» EXTRACT PROVIDED:
★ ★ ★ ★ ★

Skip to content
New issue

Have a question about this project? Sign up for a free GitHub account to open an issue and contact its maintainers and the community.

By clicking “Sign up for GitHub”, you agree to our terms of service and privacy statement. We’ll occasionally send you account related emails.

Already on GitHub? Sign in to your account

warning: regexp match /.../n against to UTF-8 string #3927

Closed
dmarczal opened this issue Dec 10, 2011 · 33 comments
Closed

warning: regexp match /.../n against to UTF-8 string #3927

dmarczal opened this issue Dec 10, 2011 · 33 comments

Comments

@dmarczal
Copy link

I updated the rails to 3.1.3 and I got the follow warning:

bundler/gems/rails-d06c3b3cd22c/activesupport/lib/active_support/core_ext/string/output_safety.rb:23: warning: regexp match /.../n against to UTF-8 string

To not show this warning I changed the output_safety.rb line 23

from
s.gsub(/[&"><]/n) { |special| HTML_ESCAPE[special] }.html_safe
to
s.gsub(/[&"><]/) { |special| HTML_ESCAPE[special] }.html_safe

removing the ''n'' option of the Regex.

This is a problem with output_safety? Is there another way to fix this warning?

@kennyj
Copy link
Contributor

kennyj commented Dec 10, 2011

If we use n option for regex, I think that a string should be binary.
I'll test a little more.

@kennyj
Copy link
Contributor

kennyj commented Dec 10, 2011

relate to 0e17cf1

@kennyj
Copy link
Contributor

kennyj commented Dec 10, 2011

I fixed it. but It seems that my fix is not so cool.
I think that we have 3 plan.

1: silence_warning
2: my fix
3: revert 0e17cf1 (but will we have security problem?)

What do you think?

/cc @josevalim

@dmarczal
Copy link
Author

I don't now, but if there is a problem with security the first option is better. But There is any problem with silence the warning?

@kennyj
Copy link
Contributor

kennyj commented Dec 11, 2011

I tested a performance for each fix.
$ vim lib/foo.rb

# encoding: utf-8
require 'active_support/core_ext/string/output_safety'
require 'benchmark'
include ERB::Util

def html_escape1(s)
  s = s.to_s
  if s.html_safe?

★ ★ ★ ★ ★

» GIVEN DATA:
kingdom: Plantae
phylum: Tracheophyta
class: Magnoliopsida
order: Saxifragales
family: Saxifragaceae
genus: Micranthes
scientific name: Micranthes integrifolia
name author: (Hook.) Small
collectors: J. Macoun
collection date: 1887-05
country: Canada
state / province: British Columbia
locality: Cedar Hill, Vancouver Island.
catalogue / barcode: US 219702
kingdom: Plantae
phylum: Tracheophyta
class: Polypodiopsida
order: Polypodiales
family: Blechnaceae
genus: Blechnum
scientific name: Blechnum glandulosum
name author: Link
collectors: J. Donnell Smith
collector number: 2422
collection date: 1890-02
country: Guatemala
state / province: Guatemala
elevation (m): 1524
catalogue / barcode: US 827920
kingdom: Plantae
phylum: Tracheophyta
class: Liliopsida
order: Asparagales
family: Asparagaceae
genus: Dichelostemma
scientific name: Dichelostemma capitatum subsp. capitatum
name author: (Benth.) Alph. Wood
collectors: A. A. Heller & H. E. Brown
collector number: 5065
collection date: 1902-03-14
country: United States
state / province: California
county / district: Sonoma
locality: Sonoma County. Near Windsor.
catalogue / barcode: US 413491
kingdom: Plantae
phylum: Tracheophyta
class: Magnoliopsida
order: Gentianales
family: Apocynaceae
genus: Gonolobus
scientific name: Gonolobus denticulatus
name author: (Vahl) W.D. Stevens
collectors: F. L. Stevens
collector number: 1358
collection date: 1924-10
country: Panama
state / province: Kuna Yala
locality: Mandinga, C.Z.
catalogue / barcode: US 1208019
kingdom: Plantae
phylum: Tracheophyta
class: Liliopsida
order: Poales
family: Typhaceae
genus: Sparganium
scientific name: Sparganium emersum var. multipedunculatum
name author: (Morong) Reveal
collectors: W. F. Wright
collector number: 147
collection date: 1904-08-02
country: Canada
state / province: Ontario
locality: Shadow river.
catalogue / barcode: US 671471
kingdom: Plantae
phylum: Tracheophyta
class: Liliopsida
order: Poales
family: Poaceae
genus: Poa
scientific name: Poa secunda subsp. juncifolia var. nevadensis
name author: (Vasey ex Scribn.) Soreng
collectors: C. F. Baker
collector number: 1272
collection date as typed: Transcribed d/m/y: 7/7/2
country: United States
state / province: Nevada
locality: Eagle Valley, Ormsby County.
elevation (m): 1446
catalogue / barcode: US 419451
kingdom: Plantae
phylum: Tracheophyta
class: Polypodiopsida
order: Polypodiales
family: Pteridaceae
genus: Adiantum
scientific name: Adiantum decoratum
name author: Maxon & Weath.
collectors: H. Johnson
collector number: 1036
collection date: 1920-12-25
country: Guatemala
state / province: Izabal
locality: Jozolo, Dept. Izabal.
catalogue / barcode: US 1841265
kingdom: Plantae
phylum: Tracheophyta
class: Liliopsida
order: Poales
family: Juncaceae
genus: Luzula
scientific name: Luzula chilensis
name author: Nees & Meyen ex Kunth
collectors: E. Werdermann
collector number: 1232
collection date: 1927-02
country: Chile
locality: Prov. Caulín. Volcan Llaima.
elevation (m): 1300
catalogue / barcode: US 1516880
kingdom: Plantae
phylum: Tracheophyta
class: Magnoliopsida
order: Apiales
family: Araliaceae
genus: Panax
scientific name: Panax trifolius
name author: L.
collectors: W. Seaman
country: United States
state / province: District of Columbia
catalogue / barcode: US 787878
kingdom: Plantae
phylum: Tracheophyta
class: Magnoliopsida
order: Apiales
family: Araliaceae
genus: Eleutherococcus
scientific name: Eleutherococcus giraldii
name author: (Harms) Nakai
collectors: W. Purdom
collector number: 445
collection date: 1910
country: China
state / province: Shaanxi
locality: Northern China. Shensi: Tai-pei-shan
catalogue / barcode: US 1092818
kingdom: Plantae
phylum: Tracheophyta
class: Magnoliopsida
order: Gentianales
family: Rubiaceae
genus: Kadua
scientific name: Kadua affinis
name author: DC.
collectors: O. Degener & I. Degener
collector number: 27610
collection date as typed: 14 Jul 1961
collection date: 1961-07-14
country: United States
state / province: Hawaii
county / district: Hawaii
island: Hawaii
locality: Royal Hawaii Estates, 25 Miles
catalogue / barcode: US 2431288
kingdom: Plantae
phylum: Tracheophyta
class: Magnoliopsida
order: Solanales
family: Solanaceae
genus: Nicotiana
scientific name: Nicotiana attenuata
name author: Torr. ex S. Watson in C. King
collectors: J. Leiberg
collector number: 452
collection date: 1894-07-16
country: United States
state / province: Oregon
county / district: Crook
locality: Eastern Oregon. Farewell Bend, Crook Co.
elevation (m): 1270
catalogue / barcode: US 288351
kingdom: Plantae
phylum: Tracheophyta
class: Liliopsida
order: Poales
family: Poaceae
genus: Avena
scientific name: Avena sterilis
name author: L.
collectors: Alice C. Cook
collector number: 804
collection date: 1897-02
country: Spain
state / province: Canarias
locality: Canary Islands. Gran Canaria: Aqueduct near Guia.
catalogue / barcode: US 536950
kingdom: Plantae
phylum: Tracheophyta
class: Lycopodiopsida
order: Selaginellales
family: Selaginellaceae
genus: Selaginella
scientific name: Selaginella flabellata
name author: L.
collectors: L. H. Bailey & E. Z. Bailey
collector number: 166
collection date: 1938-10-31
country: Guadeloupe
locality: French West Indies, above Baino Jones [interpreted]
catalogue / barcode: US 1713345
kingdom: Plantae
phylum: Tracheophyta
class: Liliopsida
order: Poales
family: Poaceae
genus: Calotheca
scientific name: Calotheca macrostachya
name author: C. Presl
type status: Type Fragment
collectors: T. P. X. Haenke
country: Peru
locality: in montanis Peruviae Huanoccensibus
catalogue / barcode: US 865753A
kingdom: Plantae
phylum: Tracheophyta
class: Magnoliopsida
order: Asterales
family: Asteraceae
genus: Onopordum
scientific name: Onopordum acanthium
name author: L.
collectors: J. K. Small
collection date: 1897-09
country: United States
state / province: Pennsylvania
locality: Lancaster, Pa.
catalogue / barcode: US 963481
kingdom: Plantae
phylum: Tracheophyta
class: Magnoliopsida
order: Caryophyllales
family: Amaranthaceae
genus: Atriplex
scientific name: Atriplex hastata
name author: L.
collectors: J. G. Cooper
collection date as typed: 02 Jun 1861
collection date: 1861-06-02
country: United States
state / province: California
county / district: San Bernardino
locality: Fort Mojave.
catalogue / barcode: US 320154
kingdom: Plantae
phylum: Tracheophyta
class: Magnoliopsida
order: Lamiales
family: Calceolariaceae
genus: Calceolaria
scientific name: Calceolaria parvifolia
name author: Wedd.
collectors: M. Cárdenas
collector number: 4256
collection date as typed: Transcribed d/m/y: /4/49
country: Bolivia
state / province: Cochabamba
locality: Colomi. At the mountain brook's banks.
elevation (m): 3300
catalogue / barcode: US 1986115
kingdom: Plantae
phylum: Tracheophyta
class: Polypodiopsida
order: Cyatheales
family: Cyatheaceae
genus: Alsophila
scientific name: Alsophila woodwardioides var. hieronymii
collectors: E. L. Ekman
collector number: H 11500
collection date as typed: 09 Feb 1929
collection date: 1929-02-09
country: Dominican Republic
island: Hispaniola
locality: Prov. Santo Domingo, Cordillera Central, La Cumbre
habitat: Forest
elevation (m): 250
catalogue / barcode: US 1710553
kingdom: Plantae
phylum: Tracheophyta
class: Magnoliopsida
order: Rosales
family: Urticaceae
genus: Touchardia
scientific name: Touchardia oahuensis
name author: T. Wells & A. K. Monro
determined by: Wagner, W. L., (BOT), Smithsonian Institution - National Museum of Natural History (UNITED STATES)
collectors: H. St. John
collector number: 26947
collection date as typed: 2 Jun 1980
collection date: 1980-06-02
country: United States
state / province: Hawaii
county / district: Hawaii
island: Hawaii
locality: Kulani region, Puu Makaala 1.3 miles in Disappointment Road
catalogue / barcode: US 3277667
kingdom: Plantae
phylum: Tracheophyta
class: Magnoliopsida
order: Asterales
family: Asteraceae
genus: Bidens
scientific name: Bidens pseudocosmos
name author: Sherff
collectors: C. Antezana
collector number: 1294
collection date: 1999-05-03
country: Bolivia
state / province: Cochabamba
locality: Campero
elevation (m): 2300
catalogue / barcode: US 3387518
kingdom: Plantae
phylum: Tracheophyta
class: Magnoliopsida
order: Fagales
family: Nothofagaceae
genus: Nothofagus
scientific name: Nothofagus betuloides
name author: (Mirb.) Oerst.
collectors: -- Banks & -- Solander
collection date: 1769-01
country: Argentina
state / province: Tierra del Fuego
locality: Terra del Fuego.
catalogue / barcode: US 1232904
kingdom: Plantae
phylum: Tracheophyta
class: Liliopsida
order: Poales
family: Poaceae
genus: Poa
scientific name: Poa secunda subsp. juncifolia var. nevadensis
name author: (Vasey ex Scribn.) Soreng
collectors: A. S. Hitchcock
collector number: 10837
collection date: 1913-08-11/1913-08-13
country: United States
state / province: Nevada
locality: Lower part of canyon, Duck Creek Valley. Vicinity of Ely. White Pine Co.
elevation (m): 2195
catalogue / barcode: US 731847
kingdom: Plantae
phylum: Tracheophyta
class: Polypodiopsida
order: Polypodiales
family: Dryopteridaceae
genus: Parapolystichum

★ ★ ★ ★ ★

» INSTRUCTIONS FOR THE TASK:
Write the next part of the issue thread about the regexp warning, picking up from the point where it ends. You won't need the lines for anything here.

» FINAL ANSWER:
    s
  else
    s = s.gsub(/[&"><]/n) { |special| HTML_ESCAPE[special] }.html_safe
  end
end

def html_escape2(s)
  silence_warnings {
    s = s.to_s
    if s.html_safe?
      s
    else
      s = s.gsub(/[&"><]/n) { |special| HTML_ESCAPE[special] }.html_safe
    end
  }
end

def runner(title, method, string)
  GC.start
  puts title
  puts Benchmark.measure {
    10000.times do
      send(method, string)
    end
  }
end

string = '1&2"<3>あ' * 10
string.freeze

puts Benchmark::CAPTION

runner "original",        :html_escape1, string
runner "silence warning", :html_escape2, string
runner "my fix",          :html_escape , string

II got the following test results.

$ bundle exec rails runner 'require "foo"' 2> /dev/null
      user     system      total        real
original
  1.230000   0.100000   1.330000 (  1.333781)
silence warning
  0.680000   0.000000   0.680000 (  0.679740)
my fix
  0.970000   0.000000   0.970000 (  0.964449)

It seems that silence_warnings is fastest.
I'll fix it, and send PR.

kennyj added a commit to kennyj/rails that referenced this issue Dec 11, 2011
@kennyj
Copy link
Contributor

kennyj commented Dec 11, 2011

I send PR
#3937

@jenseng
Copy link
Contributor

jenseng commented Dec 11, 2011

@dmarczal, @kennyj: i think we can change the regexp to /&|"|>|</ ... that should get rid of the warning, while still protecting against XSS (and keeping it fast)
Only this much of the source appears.